It was the first real day of autumn, so the windows had been open all day. Rhubbarb, Peter, and Sheila all crawled into the bed they shared. Their mother had come in a few minutes earlier to add an extra comforter to the now chilled room. She had left the window open just a crack; the sour apple smell of her perfume mixed with the smell of dead leaves and hung in the air.
Sheila was the last to crawl into bed. She curled her toes around the blanket and snuggled up against Peter’s arm.
“Get off me,” he shouted pushing her off and taking a scoop of blanket under his elbow. “And go turn off the light.”
“I always do it,” Sheila said tugging the blanket back. “And it’s cold tonight.”
“Shut up,” Rhubbard shouted smacking them both with his pillow. A buzzing sound had started from the ceiling. They each perked up and stretched their necks to listen.
“What is that?” asked Peter. He was the middle child; the inadequate one, not old enough to be the smartest, not young enough to be the cutest. On each of their birthdays their mother baked a cake with a big frosted number for how many years old they were. This year she had forgotten that his favorite flavor was Dutch Chocolate, not German Chocolate and she had scraped away the bottom of an eight and made it a nine. Peter could tell though.
“It’s the light, dummy,” said Rhubbard. “Someone go turn it off.”
“Yeah, dummy,” Sheila added sticking her tongue out at Peter. Sheila and Rhubbard had the same crooked left eyebrow, and she always took his side, even when Peter knew they were both wrong.
The sound grew louder as the mysterious buzzer approached the light hanging from the ceiling. There was a clink against the light. The buzz stopped for a moment.
“How is it the light,” Peter scoffed, “if it just touched the light?”
“It’s probably a toothbrush!” Sheila shot up at the sound of her own brilliance. They both looked at her sympathetically. She was lucky she was so darn cute. Sheila had big pink cheeks and eyelashes so long they practically made a whooshing sound when she blinked. Rhubbarb had knocked out her front tooth playing broomstick hockey in the kitchen. She looked like a cartoon character in a storybook about an orphanage for dusty, feisty, but dumb girls.
A shadow had crept its way onto their bedroom door. The wood had gone black in the shape of a dome. It breathed, slowly seeping onto the wall and then shrinking back halfway down the door. It looked like the ocean, Rhubbarb thought. They had been to the Pacific once with their aunt Clara. She told them to wear their swimsuits even though the water was practically freezing. Their family was full of dumb girls.
The shadow spasmed. It flickered and and flew around the room, bouncing from ceiling to wall to floor. Sheila tucked the blanket even further under her feet. Whatever it was, it wasn’t going to snatch her and drag her into the portal to Hell that was under their bed. Peter watched it move, and stayed as still as he could. Rhubbarb tried to seem brave, but even he was shaking.
The buzzing grew. It stretched to each corner and wall of the room. Sheila pulled the blanket all the way up to her ears and tried to drown it out, but the buzzing only got louder. It was like standing directly under an airplane. The window rattled as the sound reverberated against the pane. The three glasses of water lined on their bedside table shook so hard that droplets jumped out the side of the glasses.

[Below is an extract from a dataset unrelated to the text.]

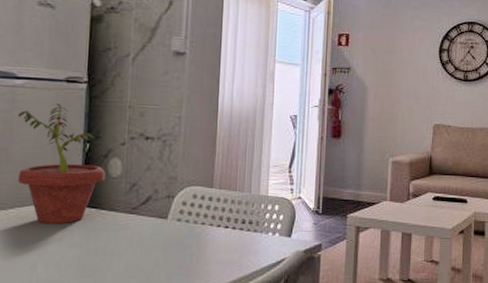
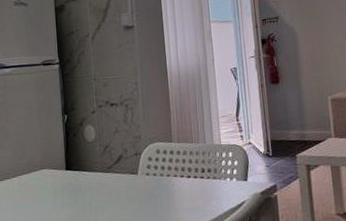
potted plant: present [17,104,106,224] -> none [10,84,83,188]

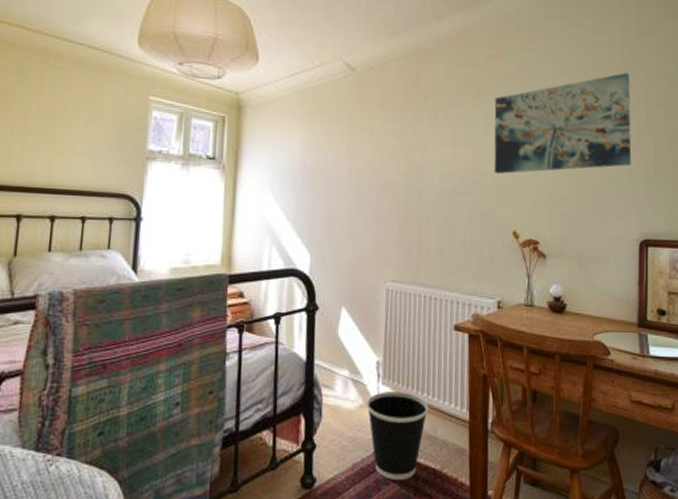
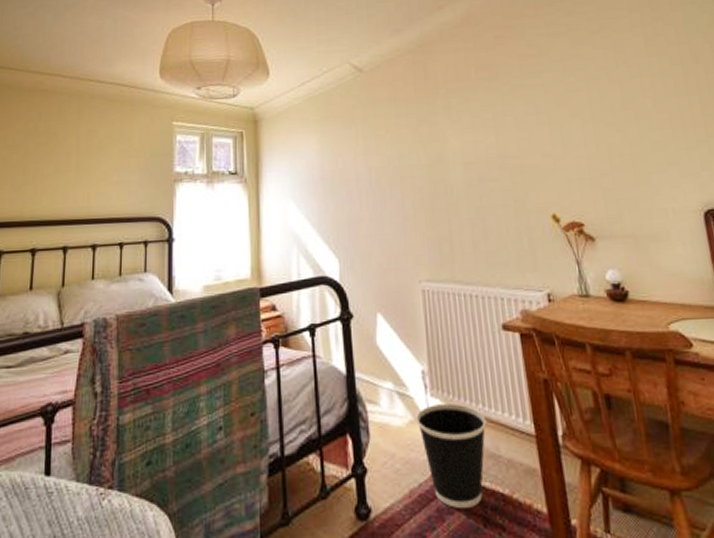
wall art: present [494,72,632,175] -> none [510,31,677,156]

The shadow grew so big that it covered the entire light bulb. The room had practically gone black. Sheila squeezed her eyes shut. Rhubbarb screamed. But Peter, he knew what he had to do. Not the cute one, not the smart one, but he was something. He jumped out from the covers, and in one leap made it over Sheila and to the light switch. The buzzing had made the floor as jumpy as an Earthquake. He turned out the light.
Sheila blinked her eyes open. Rhubbarb took a deep breath. Peter shut the window, which he not noticed had been open just a crack. He scooched back into bed next to Sheila. They laid their heads against the pillow. The room was pitch dark, save for a small sliver of light coming through the bottom of the door. Rhubbard could see his sister’s big eyelashes shudder as she blinked her eyes open.
“It liked the light,” said Peter breaking the silence. “Sometimes to make the monsters go away, you got to turn out the lights.” Rhubbard rolled his eyes. Sheila slipped her cold toes back under the blanket. And Peter, the brave one, went to sleep.